Paper Structure (35 sections, 10 equations, 5 figures, 7 tables)

This paper contains 35 sections, 10 equations, 5 figures, 7 tables.

Figures (5)

  • Figure 1: Dataset configuration of the DCASE 2022 challenge. (a) Overall structure comprising seven machine types. (b) Per-machine data split: training set (six sections, 6,000 normal samples) for proxy task learning and test set (three sections, 600 total: 300 normal + 300 anomaly) for ASD evaluation. The configuration is identical across all machines.
  • Figure 2: Relationship between the proxy task and in-domain ASD performances. The normalized proxy task performance (y-axis) is plotted against in-domain LP AUC (%) (x-axis). The markers and colors denote the proxy task family.
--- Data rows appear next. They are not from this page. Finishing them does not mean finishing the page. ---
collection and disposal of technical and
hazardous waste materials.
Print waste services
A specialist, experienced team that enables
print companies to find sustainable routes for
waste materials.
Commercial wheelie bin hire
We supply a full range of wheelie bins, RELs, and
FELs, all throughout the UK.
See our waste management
The dashed line indicates a linear trend for source separation, showing statistically significant correlation ($\rho=0.98$, $p<0.001$).
  • Figure 3: Relationship between the proxy task and out-domain ASD performances. Normalized proxy task performance (y-axis) was plotted against out-domain LP AUC (%) (x-axis). The markers and colors denote the proxy task family. The dashed line indicates a linear trend for source separation ($\rho=0.95$, $p<0.01$)
  • Figure 4: Relationship between the proxy task performance and the ASD performance in terms of MD. Normalized proxy task performance (y-axis) is plotted against MD AUC (%) (x-axis). The markers and colors denote the proxy task family. The dashed lines indicate linear trends for statistically significant correlations: source separation ($\rho=0.95$, $p<0.001$) and AE ($\rho=-0.78$, $p<0.05$)
  • Figure 5: Representations of the gearbox class from the trained AE (a)--(b) and separation (c)--(d) models, projected with UMAP and t-SNE. Projection results do not match quantitative MD AUC: 72.68% (separation) vs. 64.15% (AE).